Following several accusations of privacy breaches concerning its Ring video doorbell and Alexa virtual assistant services, Amazon has agreed to pay a $30 million fine. The Federal Trade Commission (FTC) has accused Amazon's subsidiary, Ring, of unlawfully conducting surveillance on customers and neglecting to protect users' cameras from unauthorised access by hackers.
As per a proposed order, Ring is required to provide $5.8 million in refunds to consumers and will be prohibited from benefiting from consumer videos acquired unlawfully.
The allegation outlined in the complaint alleges that Ring compromised the privacy of its customers by allowing its employees and contractors access to private videos. Additionally, it is claimed that Ring failed to implement fundamental privacy and security measures, enabling hackers to gain control of consumers' cameras and videos through unauthorised access to their accounts.

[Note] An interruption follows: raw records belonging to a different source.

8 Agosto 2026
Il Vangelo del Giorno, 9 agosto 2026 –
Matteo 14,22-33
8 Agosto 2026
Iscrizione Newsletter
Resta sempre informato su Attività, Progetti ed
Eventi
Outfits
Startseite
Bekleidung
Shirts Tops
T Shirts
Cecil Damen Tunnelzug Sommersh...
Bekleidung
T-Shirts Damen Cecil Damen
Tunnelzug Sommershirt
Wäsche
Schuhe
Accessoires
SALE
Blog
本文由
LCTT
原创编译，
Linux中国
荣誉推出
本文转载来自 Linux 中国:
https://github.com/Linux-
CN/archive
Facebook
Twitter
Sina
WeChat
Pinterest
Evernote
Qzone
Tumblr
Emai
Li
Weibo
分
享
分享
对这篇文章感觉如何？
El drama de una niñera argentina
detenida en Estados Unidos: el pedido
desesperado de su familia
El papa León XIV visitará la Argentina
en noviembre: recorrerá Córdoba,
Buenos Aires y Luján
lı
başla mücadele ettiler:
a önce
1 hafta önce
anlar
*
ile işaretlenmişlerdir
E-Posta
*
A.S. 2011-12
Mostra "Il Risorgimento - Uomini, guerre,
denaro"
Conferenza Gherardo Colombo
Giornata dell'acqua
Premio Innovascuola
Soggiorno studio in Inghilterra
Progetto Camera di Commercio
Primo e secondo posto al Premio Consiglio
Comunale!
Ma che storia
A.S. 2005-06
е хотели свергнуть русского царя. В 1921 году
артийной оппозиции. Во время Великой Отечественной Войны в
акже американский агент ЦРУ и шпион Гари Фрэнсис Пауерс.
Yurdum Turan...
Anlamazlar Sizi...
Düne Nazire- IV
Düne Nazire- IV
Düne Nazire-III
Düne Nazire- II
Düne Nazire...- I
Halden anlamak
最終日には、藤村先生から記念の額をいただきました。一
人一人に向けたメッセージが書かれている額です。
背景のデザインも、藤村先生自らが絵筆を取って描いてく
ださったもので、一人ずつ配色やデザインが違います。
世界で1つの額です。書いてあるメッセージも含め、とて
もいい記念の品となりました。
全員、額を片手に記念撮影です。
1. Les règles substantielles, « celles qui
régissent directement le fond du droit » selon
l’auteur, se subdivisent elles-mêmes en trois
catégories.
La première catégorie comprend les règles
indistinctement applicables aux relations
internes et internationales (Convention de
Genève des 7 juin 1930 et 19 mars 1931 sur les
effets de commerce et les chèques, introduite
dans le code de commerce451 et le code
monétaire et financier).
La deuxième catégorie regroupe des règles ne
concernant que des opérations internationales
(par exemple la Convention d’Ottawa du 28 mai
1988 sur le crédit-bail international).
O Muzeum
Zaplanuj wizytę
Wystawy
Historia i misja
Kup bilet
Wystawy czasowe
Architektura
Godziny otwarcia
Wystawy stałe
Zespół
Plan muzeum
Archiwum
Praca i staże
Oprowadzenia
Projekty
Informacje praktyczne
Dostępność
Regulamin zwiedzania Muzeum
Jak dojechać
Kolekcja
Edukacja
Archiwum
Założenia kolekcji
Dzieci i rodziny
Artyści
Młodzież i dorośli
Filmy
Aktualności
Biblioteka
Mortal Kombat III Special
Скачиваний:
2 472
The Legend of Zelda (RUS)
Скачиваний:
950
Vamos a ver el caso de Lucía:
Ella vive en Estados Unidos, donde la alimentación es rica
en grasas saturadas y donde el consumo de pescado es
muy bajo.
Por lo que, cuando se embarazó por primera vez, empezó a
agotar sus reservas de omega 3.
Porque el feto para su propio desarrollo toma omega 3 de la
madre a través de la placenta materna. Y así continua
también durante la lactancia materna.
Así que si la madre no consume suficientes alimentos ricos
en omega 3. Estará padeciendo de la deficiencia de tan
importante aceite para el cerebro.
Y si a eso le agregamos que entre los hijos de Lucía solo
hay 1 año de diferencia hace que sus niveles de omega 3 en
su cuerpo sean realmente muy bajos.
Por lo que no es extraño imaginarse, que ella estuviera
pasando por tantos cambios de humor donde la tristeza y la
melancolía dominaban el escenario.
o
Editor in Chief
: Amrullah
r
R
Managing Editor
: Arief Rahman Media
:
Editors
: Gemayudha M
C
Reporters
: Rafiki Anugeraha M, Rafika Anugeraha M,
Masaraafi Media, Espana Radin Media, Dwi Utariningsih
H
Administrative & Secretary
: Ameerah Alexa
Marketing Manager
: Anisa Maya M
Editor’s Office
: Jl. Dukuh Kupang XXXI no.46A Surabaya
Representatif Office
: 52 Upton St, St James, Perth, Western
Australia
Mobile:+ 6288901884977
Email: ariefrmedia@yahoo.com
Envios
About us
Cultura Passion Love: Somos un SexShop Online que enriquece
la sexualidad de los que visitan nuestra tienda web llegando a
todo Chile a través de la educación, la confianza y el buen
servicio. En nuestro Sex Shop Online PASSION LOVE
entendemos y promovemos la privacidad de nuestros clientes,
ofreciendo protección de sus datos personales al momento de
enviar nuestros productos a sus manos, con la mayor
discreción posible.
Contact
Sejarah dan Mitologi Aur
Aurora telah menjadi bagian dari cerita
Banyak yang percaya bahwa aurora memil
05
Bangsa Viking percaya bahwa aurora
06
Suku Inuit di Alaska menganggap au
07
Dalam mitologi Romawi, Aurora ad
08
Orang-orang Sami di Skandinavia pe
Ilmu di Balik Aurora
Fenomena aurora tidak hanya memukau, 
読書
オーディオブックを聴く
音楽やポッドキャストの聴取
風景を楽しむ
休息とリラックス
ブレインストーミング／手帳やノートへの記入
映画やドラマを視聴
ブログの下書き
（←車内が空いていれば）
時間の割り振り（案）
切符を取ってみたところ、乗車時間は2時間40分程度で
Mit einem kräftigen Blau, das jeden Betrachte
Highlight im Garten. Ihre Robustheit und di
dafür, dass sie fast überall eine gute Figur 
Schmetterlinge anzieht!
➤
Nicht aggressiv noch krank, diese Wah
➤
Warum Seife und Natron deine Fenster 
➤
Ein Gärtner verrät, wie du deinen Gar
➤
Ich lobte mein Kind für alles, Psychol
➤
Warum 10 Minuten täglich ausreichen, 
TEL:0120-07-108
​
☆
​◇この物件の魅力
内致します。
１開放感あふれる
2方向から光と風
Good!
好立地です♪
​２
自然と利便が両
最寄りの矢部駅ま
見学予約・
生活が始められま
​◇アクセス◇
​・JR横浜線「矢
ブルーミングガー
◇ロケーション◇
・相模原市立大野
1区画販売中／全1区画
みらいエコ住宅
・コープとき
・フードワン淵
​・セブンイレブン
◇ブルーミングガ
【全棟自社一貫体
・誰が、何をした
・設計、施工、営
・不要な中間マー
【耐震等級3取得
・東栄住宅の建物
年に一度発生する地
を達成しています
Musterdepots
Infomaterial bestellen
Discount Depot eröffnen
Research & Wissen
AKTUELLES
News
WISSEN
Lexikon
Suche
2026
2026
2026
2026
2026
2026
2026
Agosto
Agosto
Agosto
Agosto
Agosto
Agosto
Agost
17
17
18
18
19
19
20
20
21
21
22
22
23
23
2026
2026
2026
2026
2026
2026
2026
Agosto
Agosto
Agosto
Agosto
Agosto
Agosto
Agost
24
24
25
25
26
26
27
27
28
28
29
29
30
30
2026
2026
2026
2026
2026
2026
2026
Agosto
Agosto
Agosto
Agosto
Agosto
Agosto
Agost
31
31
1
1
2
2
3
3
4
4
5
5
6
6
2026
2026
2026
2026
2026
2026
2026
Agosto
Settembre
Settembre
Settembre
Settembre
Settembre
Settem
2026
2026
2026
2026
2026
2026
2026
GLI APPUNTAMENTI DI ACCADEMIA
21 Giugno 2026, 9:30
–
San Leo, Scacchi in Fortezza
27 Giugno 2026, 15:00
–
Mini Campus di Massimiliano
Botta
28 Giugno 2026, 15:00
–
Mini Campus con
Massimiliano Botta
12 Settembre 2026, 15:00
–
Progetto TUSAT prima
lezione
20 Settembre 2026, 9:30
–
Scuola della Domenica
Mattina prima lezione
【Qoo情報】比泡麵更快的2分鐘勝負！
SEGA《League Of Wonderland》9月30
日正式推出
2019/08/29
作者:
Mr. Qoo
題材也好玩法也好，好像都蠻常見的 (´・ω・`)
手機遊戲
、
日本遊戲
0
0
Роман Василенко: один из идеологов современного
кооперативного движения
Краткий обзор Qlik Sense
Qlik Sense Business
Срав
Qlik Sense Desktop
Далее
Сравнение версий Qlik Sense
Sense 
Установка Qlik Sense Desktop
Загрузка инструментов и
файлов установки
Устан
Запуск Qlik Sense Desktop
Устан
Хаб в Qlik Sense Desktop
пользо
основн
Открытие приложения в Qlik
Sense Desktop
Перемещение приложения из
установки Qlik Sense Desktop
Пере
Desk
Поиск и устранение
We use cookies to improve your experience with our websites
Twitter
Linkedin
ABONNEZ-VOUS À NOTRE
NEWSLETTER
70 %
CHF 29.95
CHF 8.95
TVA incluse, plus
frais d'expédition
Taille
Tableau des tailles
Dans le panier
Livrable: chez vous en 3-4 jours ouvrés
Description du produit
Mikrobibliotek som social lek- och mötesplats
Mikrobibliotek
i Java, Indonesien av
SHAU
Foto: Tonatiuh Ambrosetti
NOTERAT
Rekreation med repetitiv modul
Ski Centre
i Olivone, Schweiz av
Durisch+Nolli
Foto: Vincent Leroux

According to the complaint filed by the FTC, prior to September 2017, Ring did not restrict access to customers' video data to only those employees who required it for their job functions, such as customer support or product improvement. Instead, the complaint reveals that Ring granted unrestricted access to every employee, along with numerous third-party contractors based in Ukraine, providing them with full access to every customer video, regardless of the necessity for performing their specific job duties.
The report also brings attention to a particular incident in which an Amazon employee accessed and viewed thousands of video recordings of female users in private areas such as bathrooms and bedrooms over the course of several months. The company's security team remained unaware of this incident until another employee stumbled upon it and promptly reported it.
A further fine
In an independent matter, both the FTC and the U.S. Department of Justice have accused Amazon of breaching children's privacy laws by neglecting to delete their voice recordings and geolocation data upon their parents’ requests.
According to a proposed order, Amazon will be obligated to pay $25 million in penalties and comply with the parents' demands to delete the children's data.
The proposed order will impose restrictions on Amazon, preventing the company from utilising children's data for algorithm training purposes. Additionally, it will mandate the deletion of inactive child accounts, as well as any associated voice recordings and geolocation data.
In conclusion
The cases involving Amazon's privacy violations underscore the crucial significance of data sovereignty and classification within the world of cybersecurity. The incidents revealed the potential dangers that arise when sensitive data, especially that of vulnerable individuals such as children, falls into the wrong hands or is misused.
Safeguarding data sovereignty requires strict adherence to privacy regulations and the implementation of robust security measures to help prevent unauthorised access and data breaches. The classification of data based on its sensitivity is vital for establishing appropriate safeguards and access controls.
As technology continues to advance, organisations must prioritise data sovereignty and classification as fundamental pillars of their cybersecurity strategies, ensuring the protection of individuals' privacy and the maintenance of trust in the digital landscape.